- **ASSIGNED TASK**: In the listing below, find every line containing "frametitle" and copy it out.

*-*-*

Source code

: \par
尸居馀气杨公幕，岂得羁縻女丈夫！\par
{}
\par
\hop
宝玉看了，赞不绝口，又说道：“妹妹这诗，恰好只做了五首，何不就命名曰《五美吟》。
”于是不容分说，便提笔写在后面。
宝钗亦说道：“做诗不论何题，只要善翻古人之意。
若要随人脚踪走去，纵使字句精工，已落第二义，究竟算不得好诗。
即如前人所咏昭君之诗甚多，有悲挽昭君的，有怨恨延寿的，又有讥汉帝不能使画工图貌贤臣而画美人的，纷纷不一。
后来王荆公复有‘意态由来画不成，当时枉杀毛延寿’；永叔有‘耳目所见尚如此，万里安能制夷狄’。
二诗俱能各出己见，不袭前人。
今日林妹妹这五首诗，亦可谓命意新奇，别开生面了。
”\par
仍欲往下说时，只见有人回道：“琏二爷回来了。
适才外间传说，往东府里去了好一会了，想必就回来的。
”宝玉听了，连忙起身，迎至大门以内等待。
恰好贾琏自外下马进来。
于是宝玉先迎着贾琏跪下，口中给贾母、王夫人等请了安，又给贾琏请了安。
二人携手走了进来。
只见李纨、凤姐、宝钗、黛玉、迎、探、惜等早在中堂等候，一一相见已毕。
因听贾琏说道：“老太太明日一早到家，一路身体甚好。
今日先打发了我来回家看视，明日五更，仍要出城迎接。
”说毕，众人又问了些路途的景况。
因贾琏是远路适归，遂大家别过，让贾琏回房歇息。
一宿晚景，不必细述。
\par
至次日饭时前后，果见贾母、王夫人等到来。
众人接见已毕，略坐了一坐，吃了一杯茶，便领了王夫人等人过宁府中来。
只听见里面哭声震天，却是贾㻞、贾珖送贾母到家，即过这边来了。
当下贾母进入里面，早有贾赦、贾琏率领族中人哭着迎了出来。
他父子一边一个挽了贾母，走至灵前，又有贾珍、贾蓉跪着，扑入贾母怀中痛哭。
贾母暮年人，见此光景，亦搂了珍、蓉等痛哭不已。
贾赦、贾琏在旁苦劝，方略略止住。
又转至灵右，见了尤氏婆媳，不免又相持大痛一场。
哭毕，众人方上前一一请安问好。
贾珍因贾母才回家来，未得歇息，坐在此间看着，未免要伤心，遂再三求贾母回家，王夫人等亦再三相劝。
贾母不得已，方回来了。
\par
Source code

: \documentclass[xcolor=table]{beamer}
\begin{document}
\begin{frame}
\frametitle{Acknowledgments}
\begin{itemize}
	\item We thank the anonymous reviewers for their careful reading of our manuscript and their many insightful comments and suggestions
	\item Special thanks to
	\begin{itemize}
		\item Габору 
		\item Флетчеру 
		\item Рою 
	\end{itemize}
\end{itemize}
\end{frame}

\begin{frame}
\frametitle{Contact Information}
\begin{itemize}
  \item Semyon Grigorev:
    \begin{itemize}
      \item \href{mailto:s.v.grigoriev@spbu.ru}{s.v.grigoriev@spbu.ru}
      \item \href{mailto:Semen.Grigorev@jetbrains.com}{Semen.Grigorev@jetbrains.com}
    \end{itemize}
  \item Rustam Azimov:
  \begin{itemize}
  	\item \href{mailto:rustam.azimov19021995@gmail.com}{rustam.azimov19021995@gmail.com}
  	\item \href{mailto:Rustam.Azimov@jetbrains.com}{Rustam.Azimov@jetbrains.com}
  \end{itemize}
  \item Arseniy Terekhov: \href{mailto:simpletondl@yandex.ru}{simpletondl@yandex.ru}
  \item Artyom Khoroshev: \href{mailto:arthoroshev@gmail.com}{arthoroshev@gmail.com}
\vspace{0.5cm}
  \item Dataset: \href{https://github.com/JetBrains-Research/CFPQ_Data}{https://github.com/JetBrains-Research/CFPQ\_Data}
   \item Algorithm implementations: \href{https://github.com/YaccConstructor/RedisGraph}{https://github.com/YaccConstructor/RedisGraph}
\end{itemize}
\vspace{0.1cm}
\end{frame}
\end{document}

*-*-*

- **SOLVED EXERCISE**:
\frametitle{Acknowledgments}
\frametitle{Contact Information}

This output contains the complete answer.